Are any of these technologies dominant (superior to all other candidates, in every dimension)?

No. We are forced to make tradeoffs. Which technology do you choose? Or, to put it more realistically, what would you predict computer manufacturers have built, guided by our collective preferences?

The universe called. It says my question is misleading. Economic pressures have caused manufacturers to choose… several different vehicles. And no, I don’t mean embedding different programs into different mediums. Rather, we embed our programs into multiple vehicles at the same time. The memory hierarchy is a case study in redundancy.

CogSci Connection: I cannot answer why economics has gravitated towards this highly counter-intuitive solution? But, it is important to realize that the brain does the same thing! It houses a hierarchy of trace memory, working memory, and long-term memory. Why is duplication required here, as well? So many unanswered questions…

Serialization

It is time to combine OOP and the memory hierarchy. We now imagine multiple programs, duplicated across several vehicles, living in your computer:

In the above illustration, we have two programs being duplicated in two different information vehicles (main memory and hard drive). The main memory is faster, so state transitions (changes made by the user, etc) land there first. This is represented by the mutating color within the objects of main memory. But what happens if someone trips on your power cord, unplugging your CPU before main memory can be copied to the hard drive? All changes to the objects are lost! How do we fix this?

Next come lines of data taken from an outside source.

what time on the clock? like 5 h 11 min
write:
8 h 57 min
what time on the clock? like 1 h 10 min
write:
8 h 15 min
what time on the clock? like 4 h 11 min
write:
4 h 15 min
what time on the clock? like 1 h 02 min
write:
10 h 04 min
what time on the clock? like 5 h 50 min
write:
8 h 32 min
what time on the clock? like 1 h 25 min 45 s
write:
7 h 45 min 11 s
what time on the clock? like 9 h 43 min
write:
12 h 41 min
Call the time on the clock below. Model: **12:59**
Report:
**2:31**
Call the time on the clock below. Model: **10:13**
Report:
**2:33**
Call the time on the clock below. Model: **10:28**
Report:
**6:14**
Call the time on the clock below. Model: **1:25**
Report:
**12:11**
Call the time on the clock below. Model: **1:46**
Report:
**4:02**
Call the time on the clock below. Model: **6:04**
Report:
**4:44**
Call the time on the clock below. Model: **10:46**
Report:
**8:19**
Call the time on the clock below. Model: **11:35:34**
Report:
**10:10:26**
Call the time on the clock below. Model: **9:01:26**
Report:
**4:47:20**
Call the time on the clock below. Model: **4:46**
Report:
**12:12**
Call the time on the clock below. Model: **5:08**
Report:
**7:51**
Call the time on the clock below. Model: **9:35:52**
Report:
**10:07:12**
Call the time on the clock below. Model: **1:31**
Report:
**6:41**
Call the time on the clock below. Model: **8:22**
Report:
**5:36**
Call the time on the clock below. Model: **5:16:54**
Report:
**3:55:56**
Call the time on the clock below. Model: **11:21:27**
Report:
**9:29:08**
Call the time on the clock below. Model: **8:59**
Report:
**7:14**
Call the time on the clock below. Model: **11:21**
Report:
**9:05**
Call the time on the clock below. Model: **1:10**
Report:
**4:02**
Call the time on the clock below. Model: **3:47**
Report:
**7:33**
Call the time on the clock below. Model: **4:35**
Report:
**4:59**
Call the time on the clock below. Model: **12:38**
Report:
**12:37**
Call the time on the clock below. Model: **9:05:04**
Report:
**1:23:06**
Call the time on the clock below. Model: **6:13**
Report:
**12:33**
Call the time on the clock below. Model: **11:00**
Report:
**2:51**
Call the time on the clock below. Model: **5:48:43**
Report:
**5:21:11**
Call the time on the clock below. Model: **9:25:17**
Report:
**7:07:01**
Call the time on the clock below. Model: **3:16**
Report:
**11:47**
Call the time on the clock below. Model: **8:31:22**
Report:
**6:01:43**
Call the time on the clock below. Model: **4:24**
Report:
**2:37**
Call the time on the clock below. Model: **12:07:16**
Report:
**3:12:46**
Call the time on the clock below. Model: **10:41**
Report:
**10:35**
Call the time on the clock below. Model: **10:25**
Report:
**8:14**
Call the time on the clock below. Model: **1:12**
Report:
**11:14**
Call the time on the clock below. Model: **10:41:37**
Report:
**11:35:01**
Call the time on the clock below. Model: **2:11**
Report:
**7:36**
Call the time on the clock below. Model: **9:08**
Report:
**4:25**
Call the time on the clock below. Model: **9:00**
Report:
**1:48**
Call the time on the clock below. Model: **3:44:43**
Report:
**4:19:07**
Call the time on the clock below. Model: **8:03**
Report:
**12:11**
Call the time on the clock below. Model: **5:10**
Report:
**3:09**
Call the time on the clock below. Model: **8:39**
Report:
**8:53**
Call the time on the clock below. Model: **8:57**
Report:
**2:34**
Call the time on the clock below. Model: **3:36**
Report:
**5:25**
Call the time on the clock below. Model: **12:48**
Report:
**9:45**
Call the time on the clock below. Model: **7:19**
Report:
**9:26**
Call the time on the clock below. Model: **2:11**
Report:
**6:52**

One solution is serialization (known in some circles as marshalling). If we simply write down the entire state of an object, we would be able to re-create it later. Many serialization formats (competing techniques for how best to record state) exist. Here is an example in the JavaScript Object Notation (.json) format:

“id”: “file”,
“value”: “File”,
“popup”: {
{“value”: “New”, “onclick”: “CreateNewDoc()”},
{“value”: “Open”, “onclick”: “OpenDoc()”},
{“value”: “Close”, “onclick”: “CloseDoc()”}
]
}
}}

Applications

So far, we’ve motivated serialization by appealing to a computer losing power. Why else would we use this technique?

Let’s return to our taxi software example. If the software becomes very popular, perhaps too many people will want to use it at the same time. In such a scenario, it is typical for engineers to load balance: distribute the same software on multiple different CPUs. How could you copy the same objects across different computers? By serialization!

CogSci Connection: Let’s pretend for a moment that computers are people, and objects are concepts. … Notice anything similar to interpersonal communication? 🙂

Conclusion

In this post, we’ve been introduced to object-oriented programming, and how it changed software to becoming more like a conversation between agents. We also learned the surprising fact about memory: that duplicate hierarchies are economically superior to single solutions. Finally, we connected these ideas in our model of serialization: how the entire state of an object can be transcribed to enable future “resurrections”.

Along the way, we noted three parallels between computer science and psychology:

1. It is possible that object-oriented programming was first discovered by natural selection, as it invented nervous systems.
2. For mysterious reasons, your brain also implements a duplication-heavy memory hierarchy.
3. Inter-process serialization closely resembles inter-personal communication.